Write out the lines below word for word, omitting the pictures.

*** DATA EXTRACTS ***

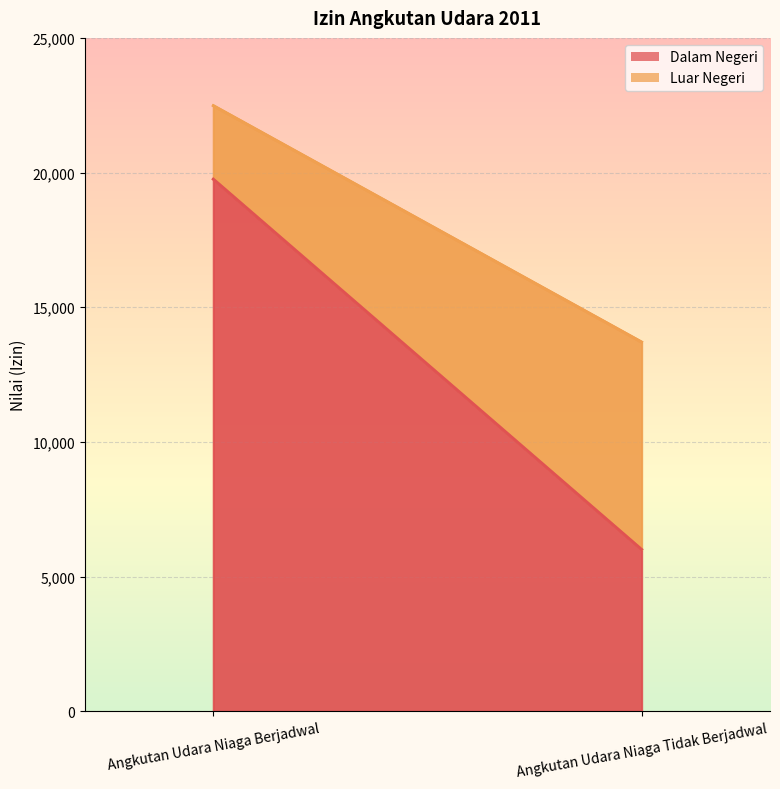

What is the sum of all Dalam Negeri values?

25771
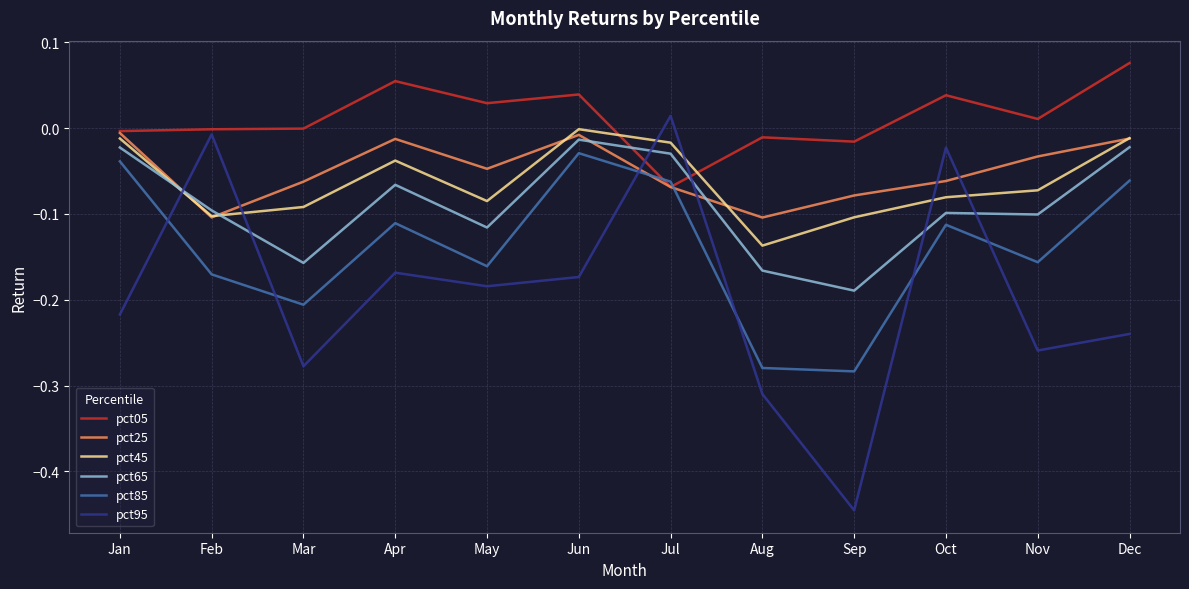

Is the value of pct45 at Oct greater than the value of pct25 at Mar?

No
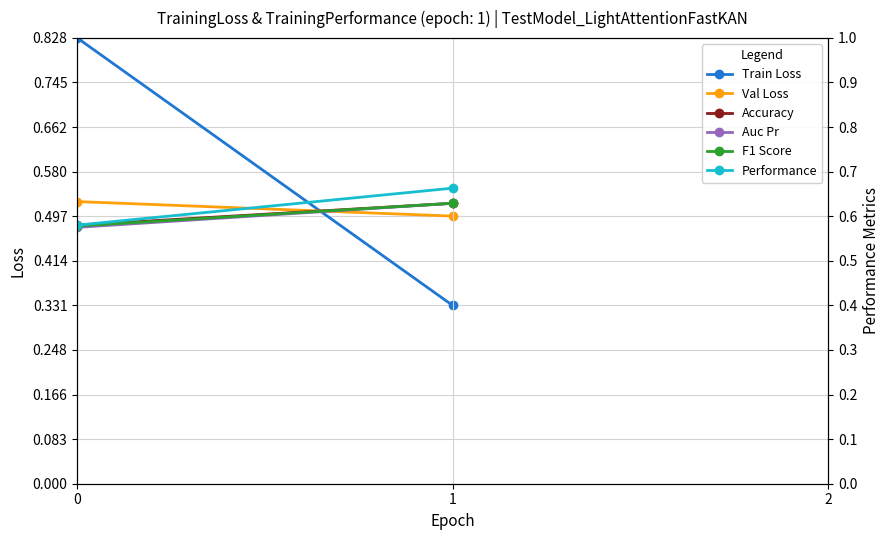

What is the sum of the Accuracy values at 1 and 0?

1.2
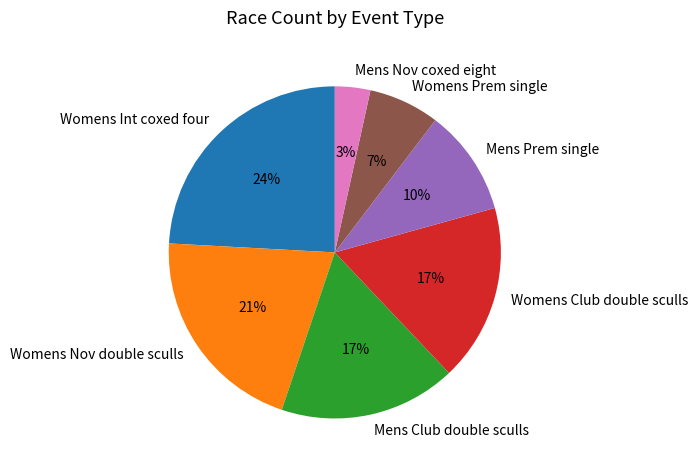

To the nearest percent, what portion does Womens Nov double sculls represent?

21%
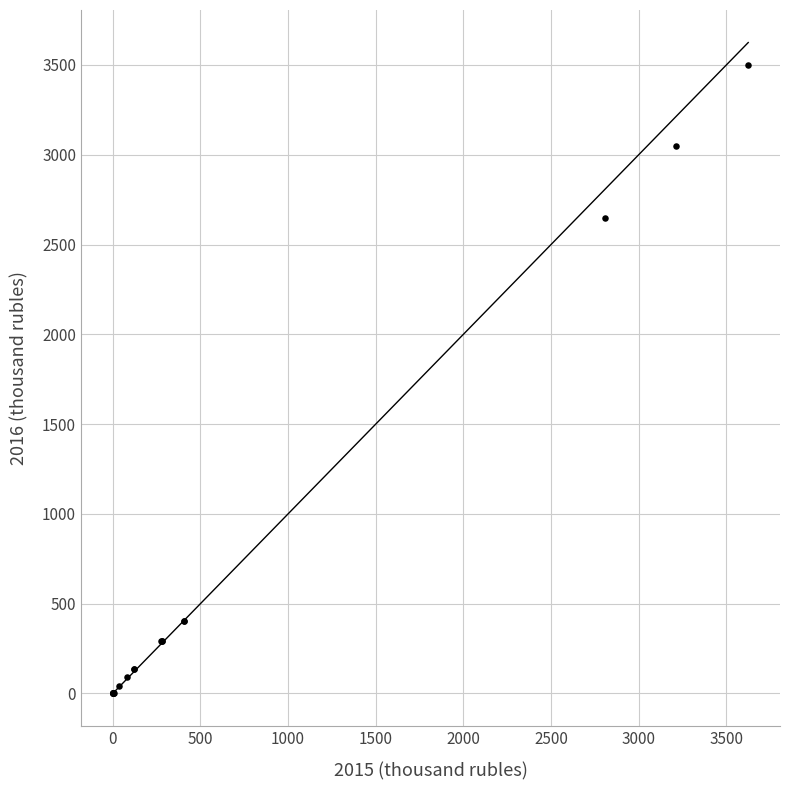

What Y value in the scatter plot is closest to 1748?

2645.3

***

§ REPLY TO THE EXERCISE:
What is the sum of all Dalam Negeri values?

25771

Is the value of pct45 at Oct greater than the value of pct25 at Mar?

No

What is the sum of the Accuracy values at 1 and 0?

1.2

To the nearest percent, what portion does Womens Nov double sculls represent?

21%

What Y value in the scatter plot is closest to 1748?

2645.3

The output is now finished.